-- Source material follows --

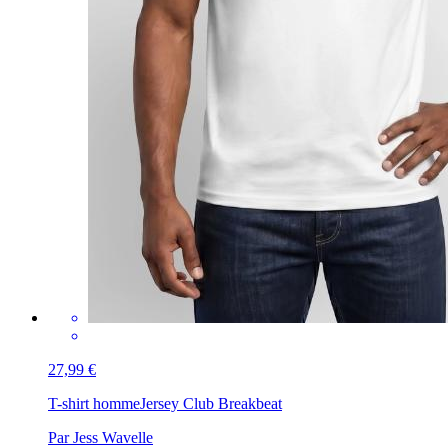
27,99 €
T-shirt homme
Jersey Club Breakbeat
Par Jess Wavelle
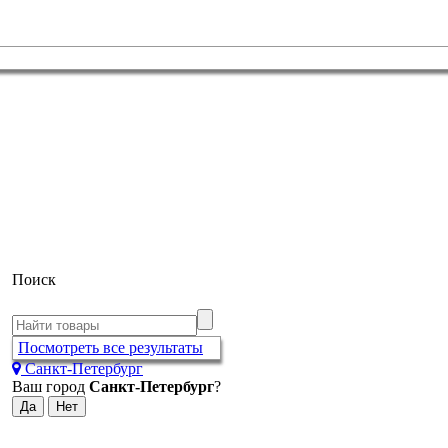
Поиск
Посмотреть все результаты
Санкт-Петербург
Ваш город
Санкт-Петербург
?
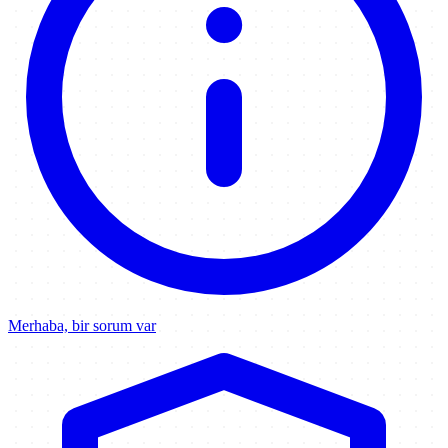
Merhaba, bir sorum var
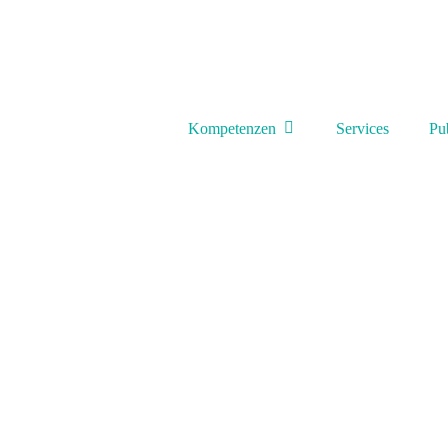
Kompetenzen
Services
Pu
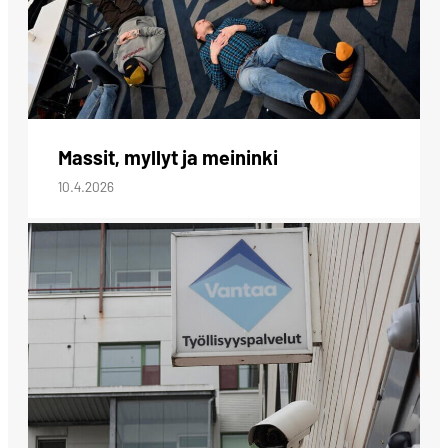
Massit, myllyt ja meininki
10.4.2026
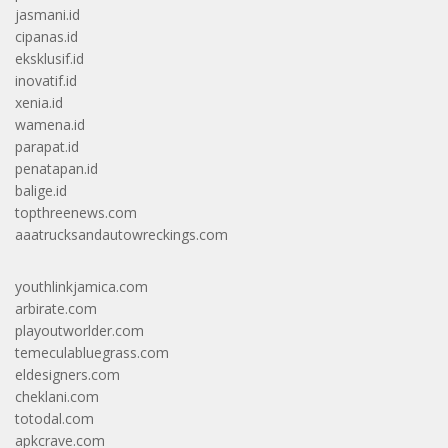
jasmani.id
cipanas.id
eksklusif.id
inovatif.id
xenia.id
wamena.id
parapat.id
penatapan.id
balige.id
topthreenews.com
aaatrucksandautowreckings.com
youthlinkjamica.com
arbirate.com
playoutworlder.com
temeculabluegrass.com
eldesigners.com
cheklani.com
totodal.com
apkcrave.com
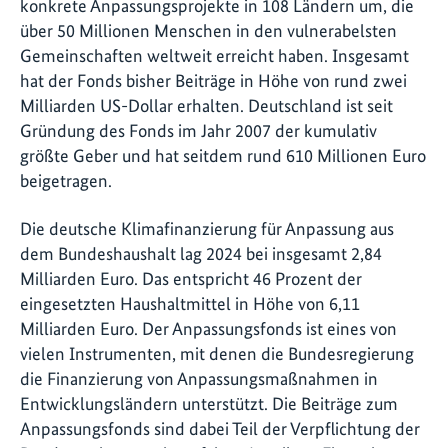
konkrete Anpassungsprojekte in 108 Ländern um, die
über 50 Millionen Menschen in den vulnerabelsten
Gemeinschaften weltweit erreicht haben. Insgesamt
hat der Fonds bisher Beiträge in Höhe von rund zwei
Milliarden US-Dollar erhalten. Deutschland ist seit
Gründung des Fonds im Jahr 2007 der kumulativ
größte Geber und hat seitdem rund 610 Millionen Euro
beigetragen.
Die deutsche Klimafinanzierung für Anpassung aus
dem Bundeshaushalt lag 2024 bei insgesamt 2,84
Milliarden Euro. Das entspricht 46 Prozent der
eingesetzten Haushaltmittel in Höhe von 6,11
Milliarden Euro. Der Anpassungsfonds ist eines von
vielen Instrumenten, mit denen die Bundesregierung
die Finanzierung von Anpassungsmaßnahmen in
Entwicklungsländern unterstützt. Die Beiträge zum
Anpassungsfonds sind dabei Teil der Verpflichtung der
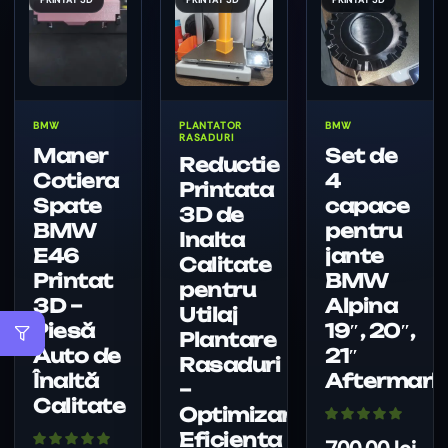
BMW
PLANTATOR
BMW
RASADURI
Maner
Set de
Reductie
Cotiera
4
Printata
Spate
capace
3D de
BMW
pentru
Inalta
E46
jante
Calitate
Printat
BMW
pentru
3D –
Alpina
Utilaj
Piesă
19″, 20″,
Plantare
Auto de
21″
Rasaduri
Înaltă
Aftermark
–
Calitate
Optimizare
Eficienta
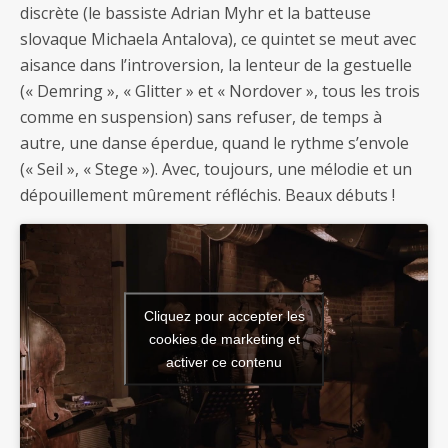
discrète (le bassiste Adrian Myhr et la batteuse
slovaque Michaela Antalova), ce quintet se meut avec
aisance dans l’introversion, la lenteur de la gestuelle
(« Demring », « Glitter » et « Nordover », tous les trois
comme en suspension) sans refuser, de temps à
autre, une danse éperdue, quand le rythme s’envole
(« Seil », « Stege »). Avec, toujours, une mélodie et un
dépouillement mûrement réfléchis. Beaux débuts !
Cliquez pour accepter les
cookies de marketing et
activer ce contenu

-- Source material concluded --

### Work required
Only the lines of the data holding the string "Anpassungsfonds" are wanted; copy each of them.

### Solution to this exercise
Milliarden Euro. Der Anpassungsfonds ist eines von
Anpassungsfonds sind dabei Teil der Verpflichtung der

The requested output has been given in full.